Carla Hall has popped up in pop culture so much over the last decade that you might not remember exactly where you first saw her. Maybe it was one of her two turns on “Top Chef,” or maybe it was on the daytime talk show “The Chew,” which she co-hosted for eight years. It could be from a variety of other TV appearances, or one of her three cookbooks, or the restaurant she ran in Brooklyn. The point is, Carla Hall has done quite a few things – and she credits much of success to the lessons she learned through 4‑H.
For Hall, who attended St. Vincent De Paul— an all-black Catholic school — in Nashville, 4‑H provided a much-needed dose of self-esteem. An early foundational experience for her was winning a Blue Ribbon for her artistic entry in a 4‑H competition.
“I learned my art was blue ribbon-worthy, which gave me the confidence to go on. I was such a shy kid and it gave me the confidence to keep doing things,” Hall remembers. But the value of that experience was less about winning something, and more about realizing there was a world beyond her own small town. “The experience was about us supporting each other within the walls of our small school community and knowing that we were learning how to reach out to a larger community, to our state, to our country, and on into the world,” she said.

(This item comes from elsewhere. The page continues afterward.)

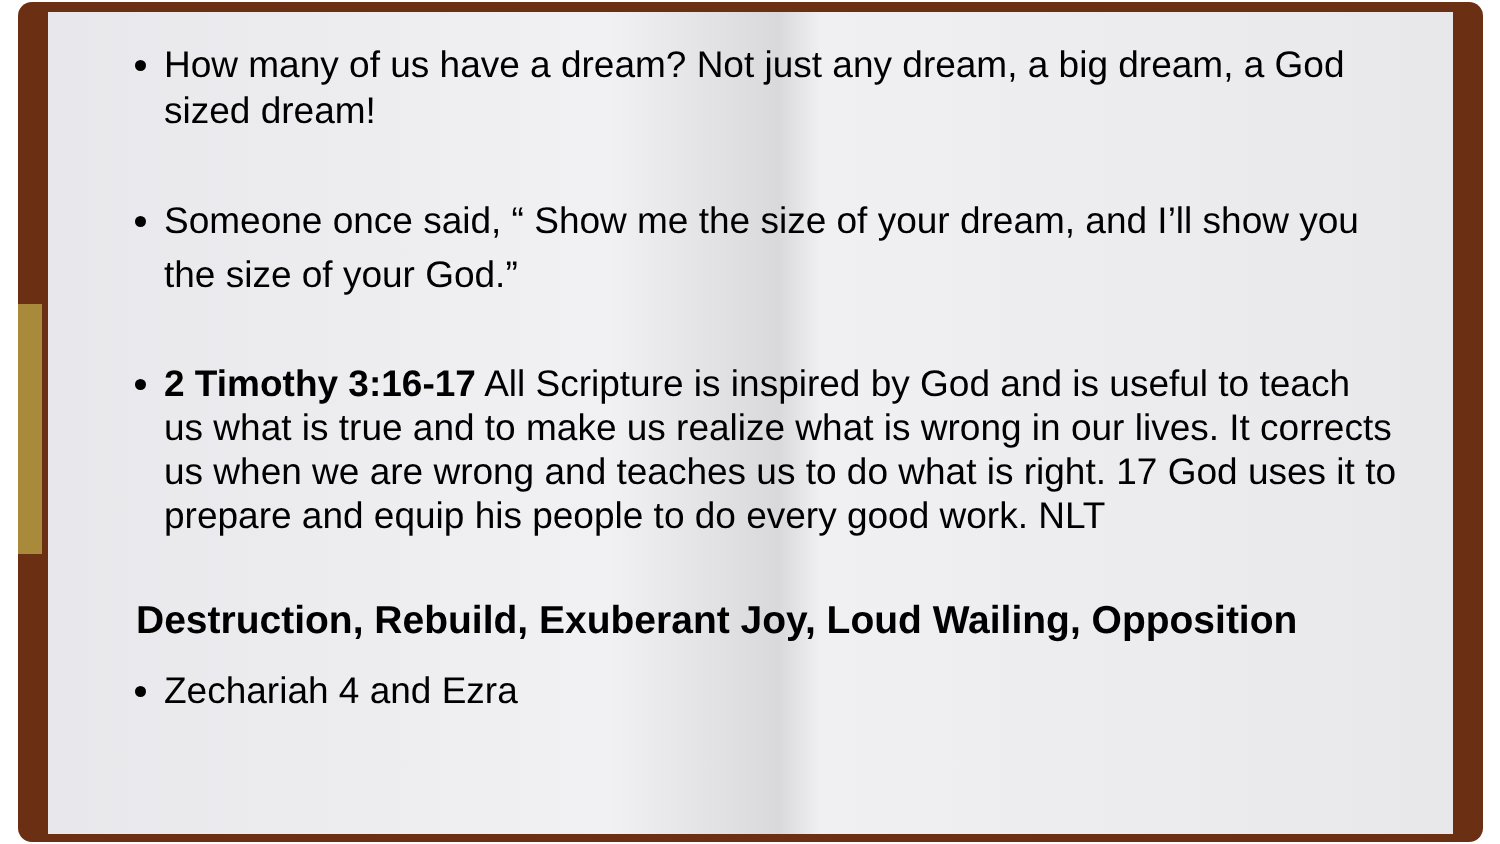How many of us have a dream? Not just any dream, a big dream, a God sized dream!
Someone once said, “ Show me the size of your dream, and I’ll show you the size of your God.”
2 Timothy 3:16-17 All Scripture is inspired by God and is useful to teach us what is true and to make us realize what is wrong in our lives. It corrects us when we are wrong and teaches us to do what is right. 17 God uses it to prepare and equip his people to do every good work. NLT
Destruction, Rebuild, Exuberant Joy, Loud Wailing, Opposition
Zechariah 4 and Ezra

While 4‑H’s roots are in agricultural education, for Hall, participating in 4‑H was about learning the skills she would need throughout her life, and she has said that 4‑H provided “the foundation for my future.” For the chef/entrepreneur/author/television personality, “busy” isn’t just a temporary status but an entire state of mind. Fortunately, Hall isn’t one to crack under pressure. She attributes her ability to be the very embodiment of grace-under-fire to those life skills she picked up in 4‑H.
“When there is an emergency, you want me on your team,” Hall said. “I’m going to calm down. I’m going to have Plan A. If that doesn’t work, I will have Plan B.”
It’s been more than 40 years since Hall first got involved with 4‑H, but she believes the organization is still as relevant to students today as it was to her as a teenager back at St. Vincent’s.
“4‑H’ers make a significant difference in their communities,” she said. “They are a living, breathing cultural revolution for doing the right thing — breaking through obstacles and pushing our world forward to make a measurable difference right where they live.”